By: Jordan Hill (Blunt Scholar, 2016)
- Mandatory Daily Church Services
It will be harder to ditch chapel if your presence is required. You may wonder, What Nazarene punishment can be employed to encourage attendance? Well, by:
- Bringing Back the Death Penalty
Starting with Dee Kelley. Then anyone who falls asleep in chapel. Then the shuttle driver anytime they’re late. Then any worship leader who says “sloppy wet kiss.”
- Reducing PLNU Parking Spots
The Nazarenes sent a clear message by firing Pastor Kelley: BRING BACK THE 1800s! And I agree. By reducing parking spots, we can build more stables since students will soon be riding horses to class (bicycles are too technologically advanced and should be banned).
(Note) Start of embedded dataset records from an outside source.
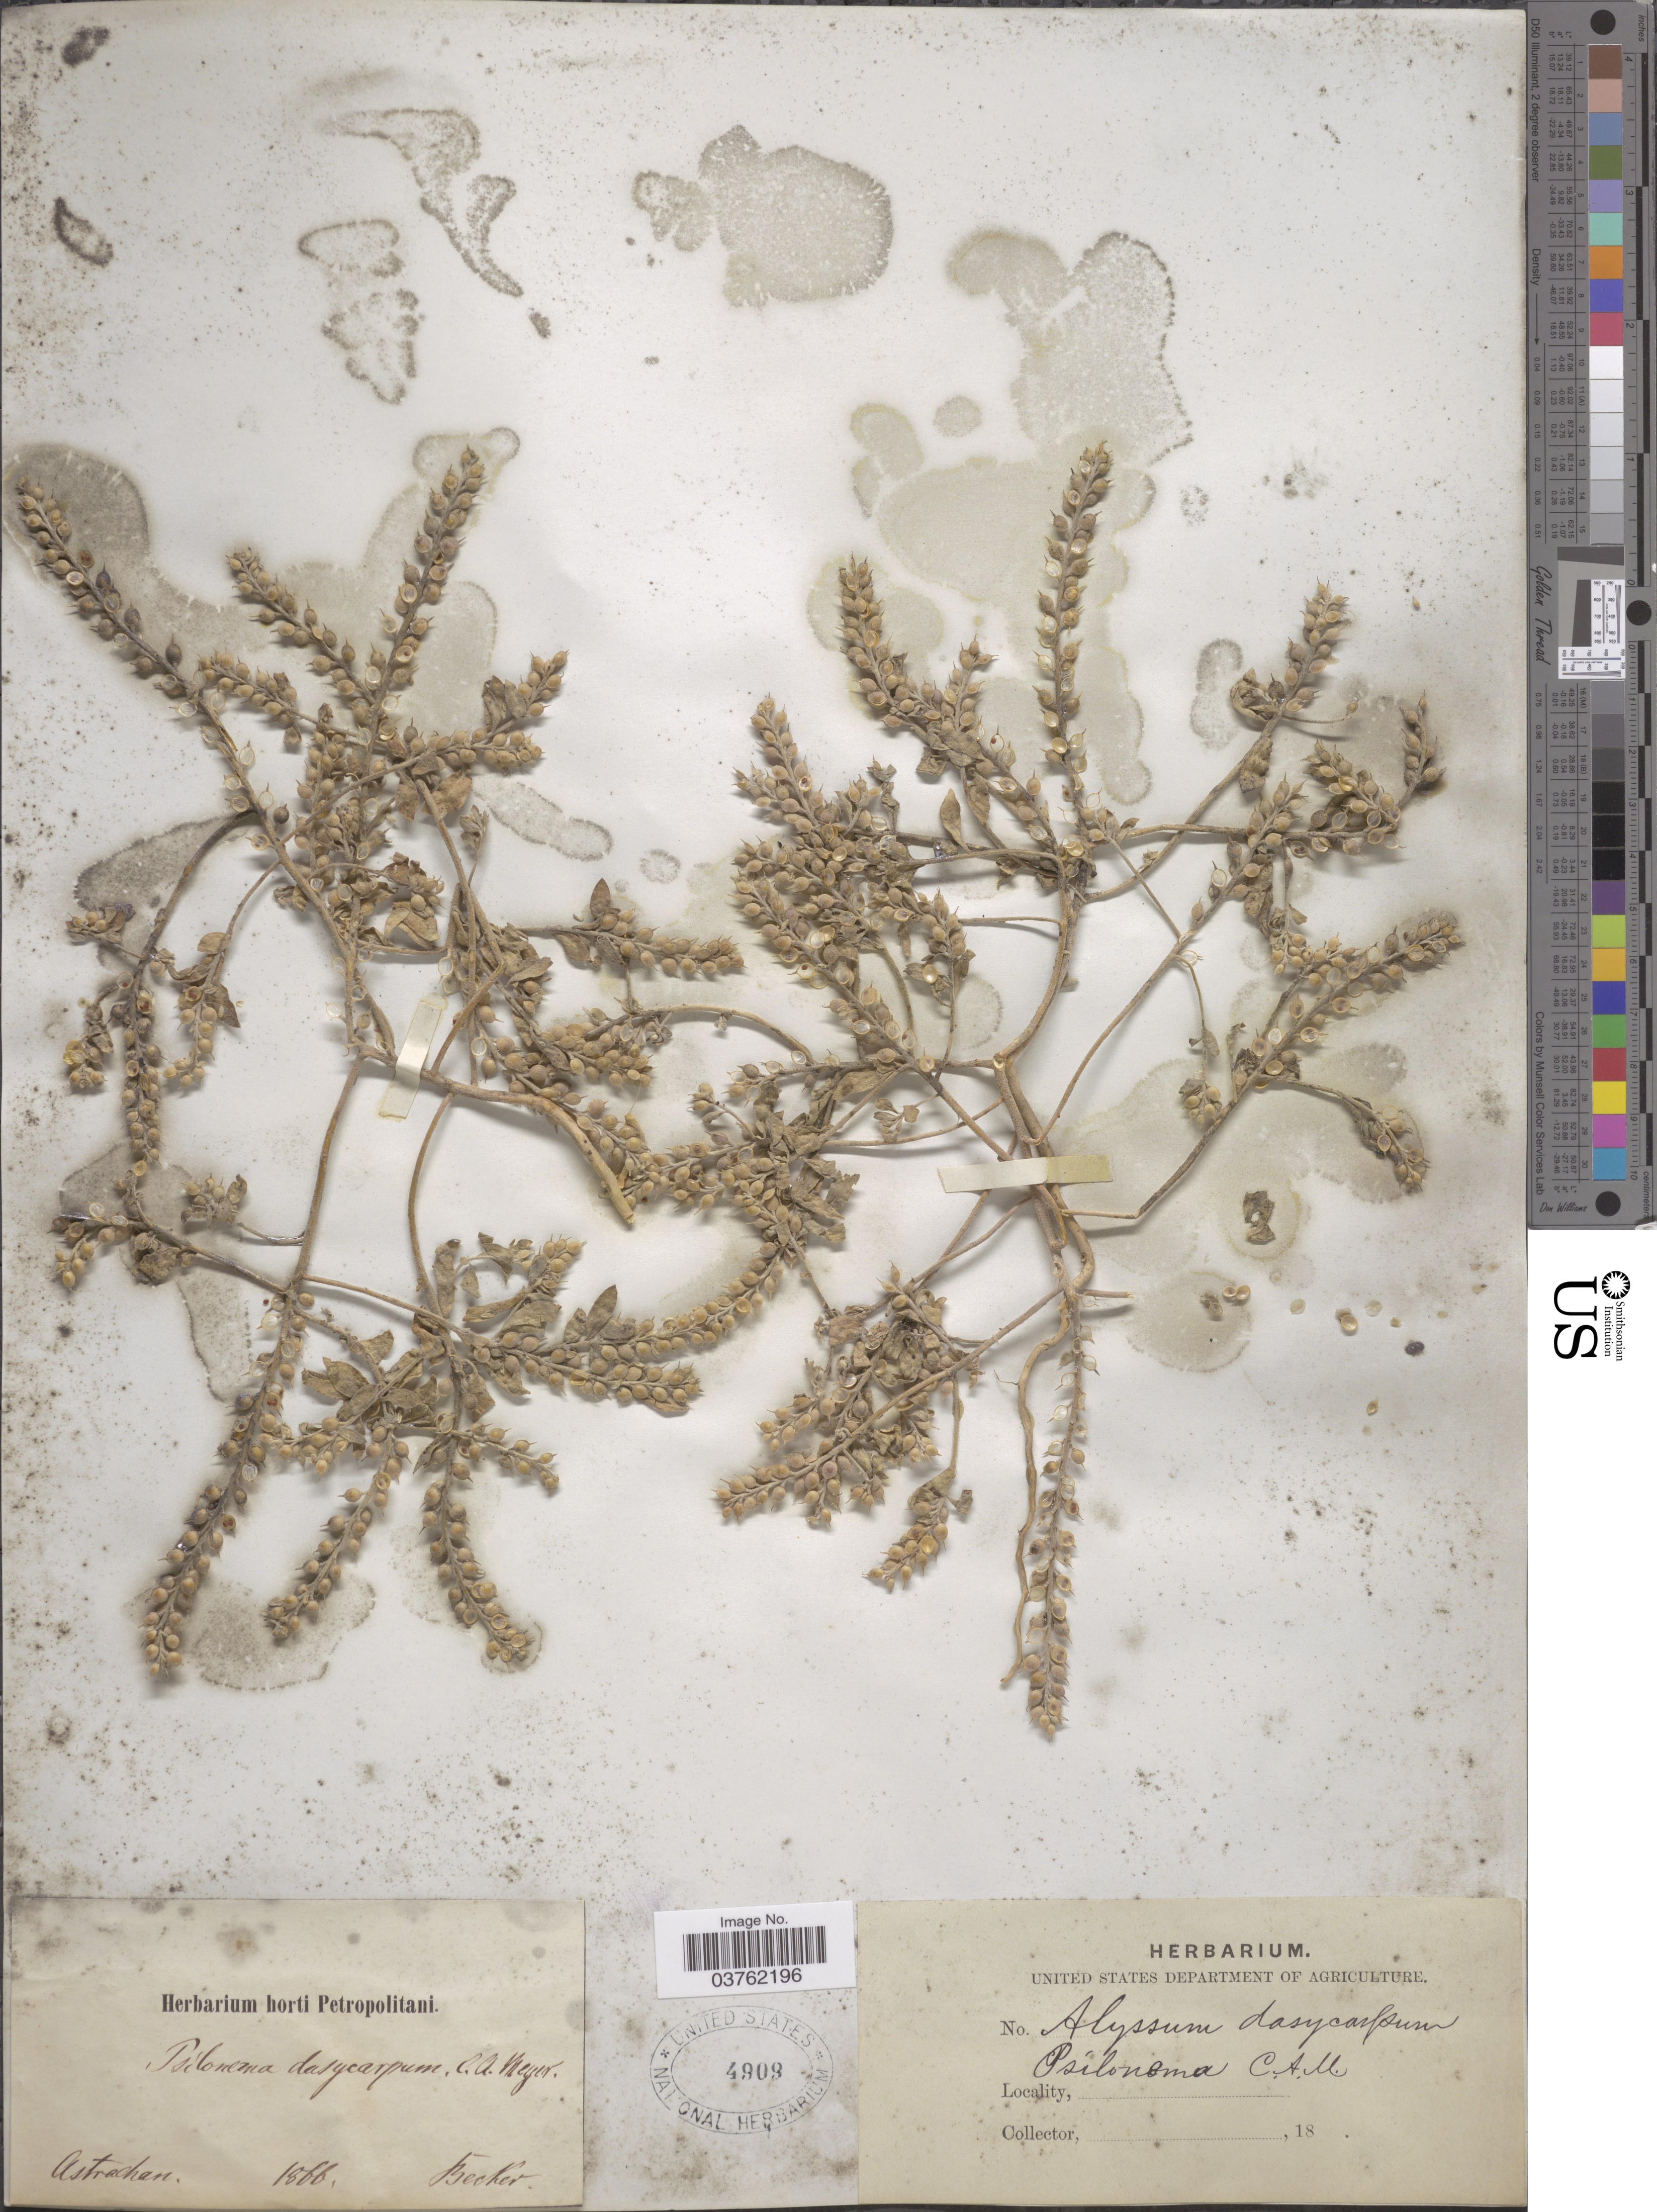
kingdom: Plantae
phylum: Tracheophyta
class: Magnoliopsida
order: Brassicales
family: Brassicaceae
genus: Alyssum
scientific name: Alyssum dasycarpum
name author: Stephan ex Willd.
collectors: -. Becker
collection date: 1866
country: Russian Federation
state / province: Astrakhan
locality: Astrachan.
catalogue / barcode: US 4909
- Building a Statue of Phineas Bresee
A brave hero if there ever was one. Tuition money could be taken from LGBTQ+ students and donated toward a gold replica of the school founder. Additional funding could be raised by ransoming the aforementioned LGBTQ+ students. This is a logical continuation of school policy.
- Banning Literacy
Pastor Kelley was fired for writing an essay but firing him is only a Band-Aid. The real solution is to prevent future Nazarenes from reading entirely. Sunday school could then be taught via oral storytelling, pictures and mime. In fact, shame on me for writing this and being part of the problem. Please use idea #2 on me shortly after publication.